The records below must be transcribed exactly, with each picture left out.

Saved entries
>>>
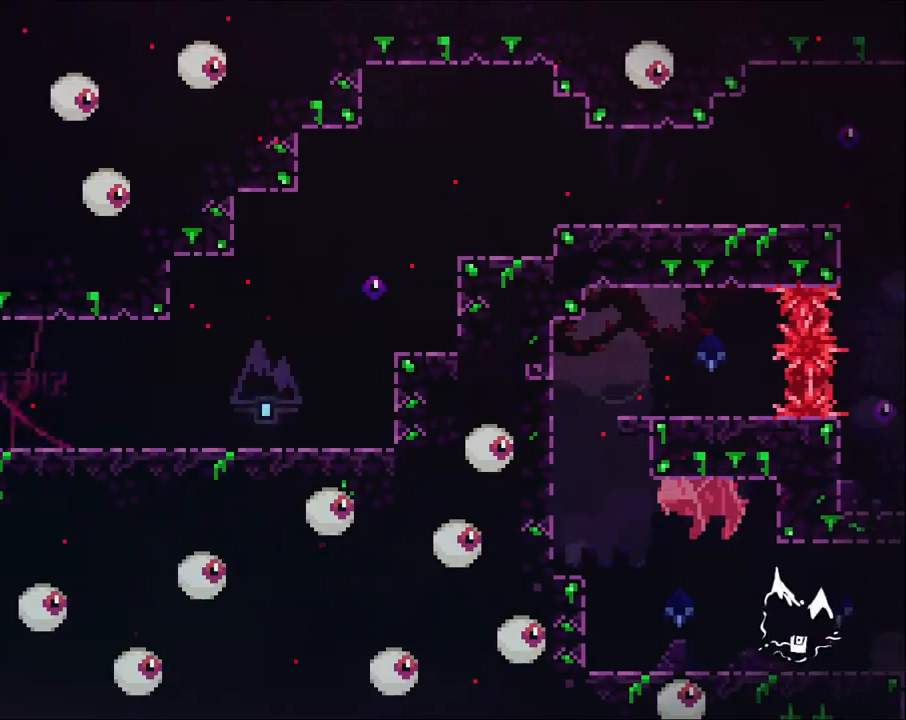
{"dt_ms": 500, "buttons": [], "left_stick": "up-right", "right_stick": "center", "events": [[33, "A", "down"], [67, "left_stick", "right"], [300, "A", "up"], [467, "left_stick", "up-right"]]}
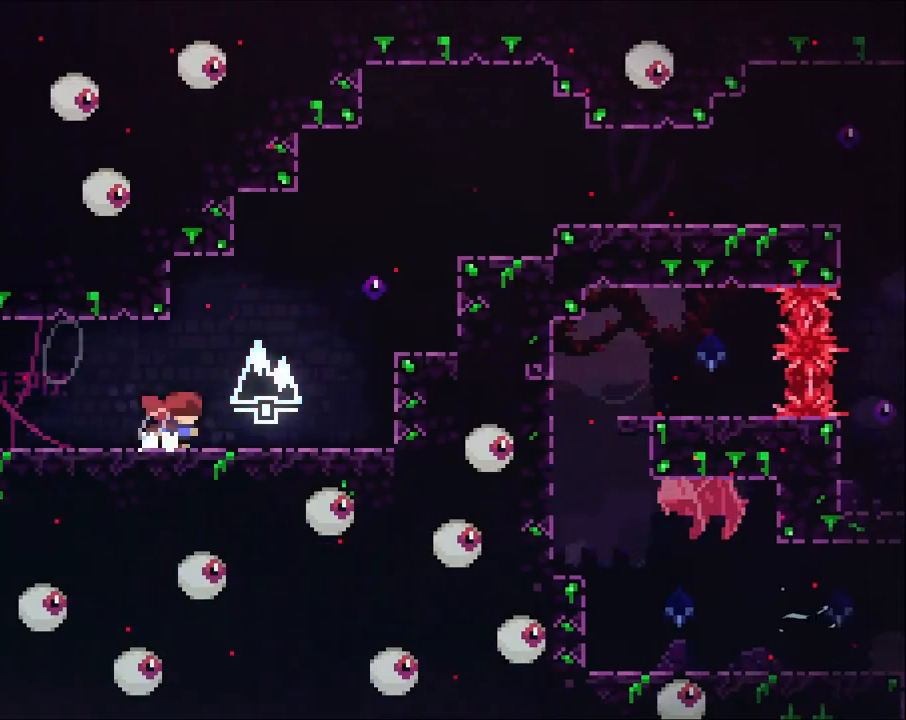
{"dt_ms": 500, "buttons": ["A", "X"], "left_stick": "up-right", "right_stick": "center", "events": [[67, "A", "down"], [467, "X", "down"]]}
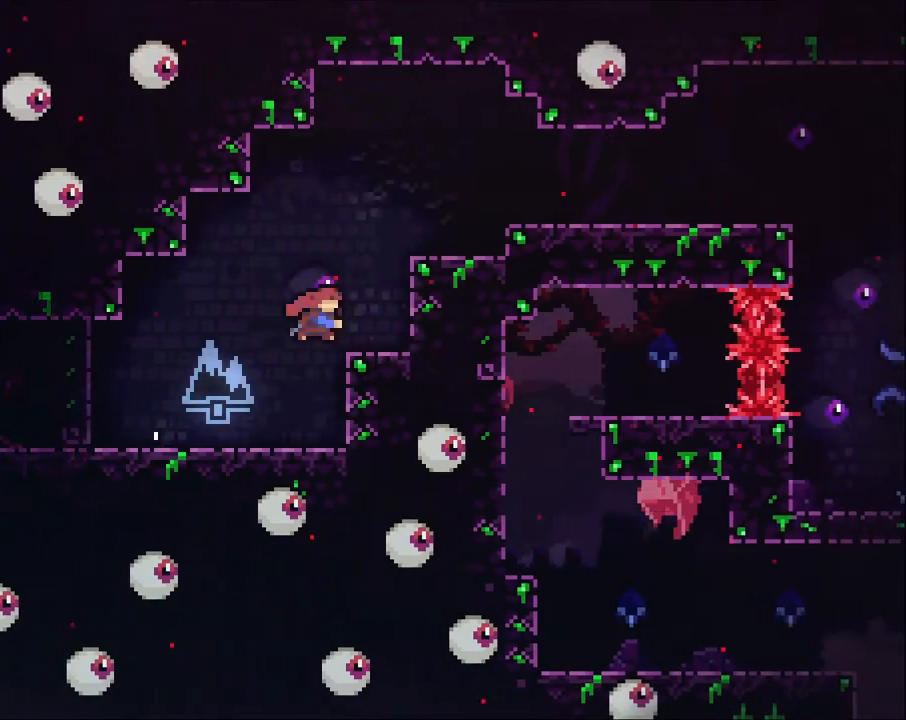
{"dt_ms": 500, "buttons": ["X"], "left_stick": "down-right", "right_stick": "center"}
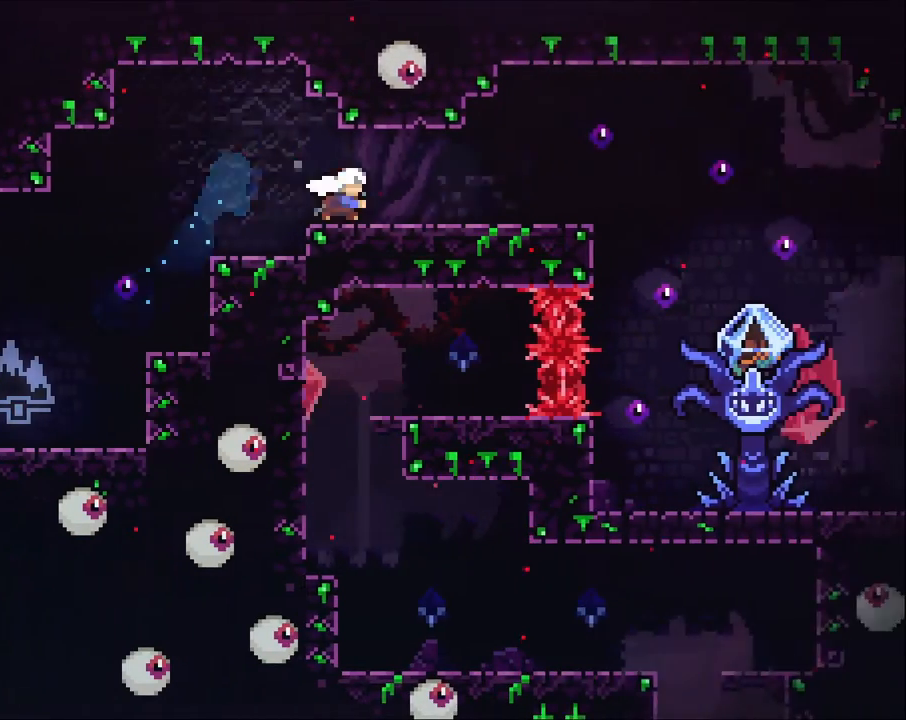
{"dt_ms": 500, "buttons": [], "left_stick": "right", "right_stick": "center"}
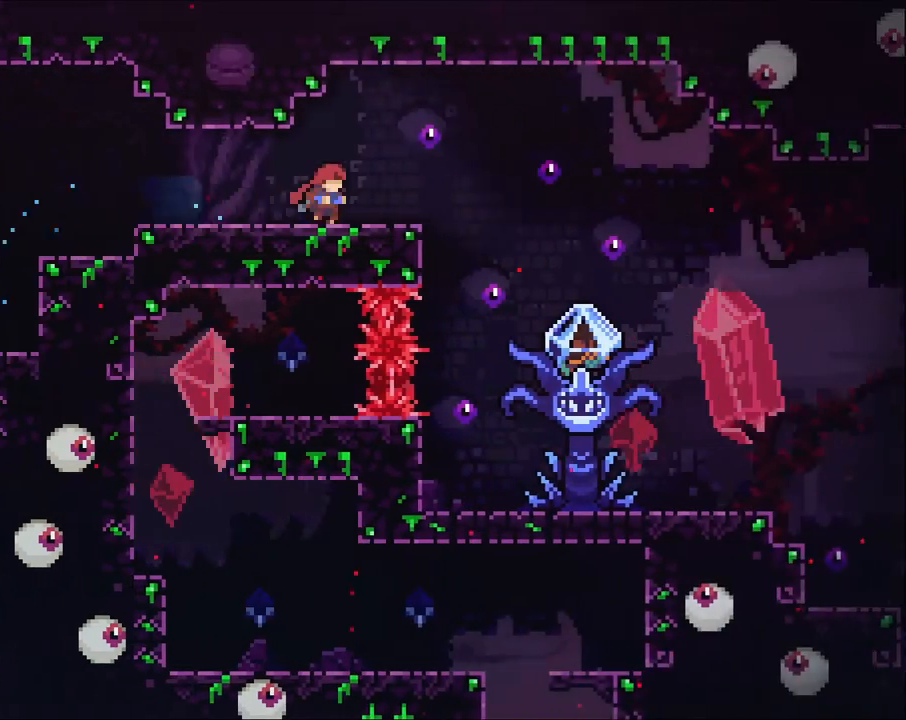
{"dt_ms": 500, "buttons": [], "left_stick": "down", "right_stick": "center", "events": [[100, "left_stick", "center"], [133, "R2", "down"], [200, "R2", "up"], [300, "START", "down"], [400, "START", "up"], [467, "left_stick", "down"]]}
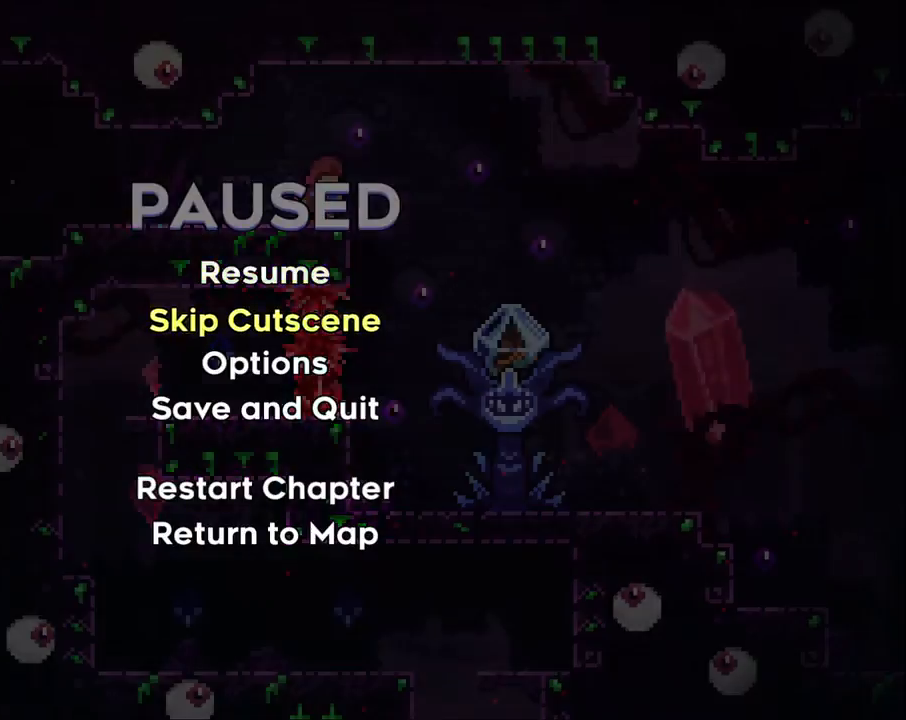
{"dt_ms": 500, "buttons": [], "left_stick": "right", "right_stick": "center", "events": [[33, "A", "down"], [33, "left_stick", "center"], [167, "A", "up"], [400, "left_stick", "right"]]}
<<<
> [Exercise solution]:
{"dt_ms": 500, "buttons": [], "left_stick": "up-right", "right_stick": "center", "events": [[33, "A", "down"], [67, "left_stick", "right"], [300, "A", "up"], [467, "left_stick", "up-right"]]}
{"dt_ms": 500, "buttons": ["A", "X"], "left_stick": "up-right", "right_stick": "center", "events": [[67, "A", "down"], [467, "X", "down"]]}
{"dt_ms": 500, "buttons": ["X"], "left_stick": "down-right", "right_stick": "center"}
{"dt_ms": 500, "buttons": [], "left_stick": "right", "right_stick": "center"}
{"dt_ms": 500, "buttons": [], "left_stick": "down", "right_stick": "center", "events": [[100, "left_stick", "center"], [133, "R2", "down"], [200, "R2", "up"], [300, "START", "down"], [400, "START", "up"], [467, "left_stick", "down"]]}
{"dt_ms": 500, "buttons": [], "left_stick": "right", "right_stick": "center", "events": [[33, "A", "down"], [33, "left_stick", "center"], [167, "A", "up"], [400, "left_stick", "right"]]}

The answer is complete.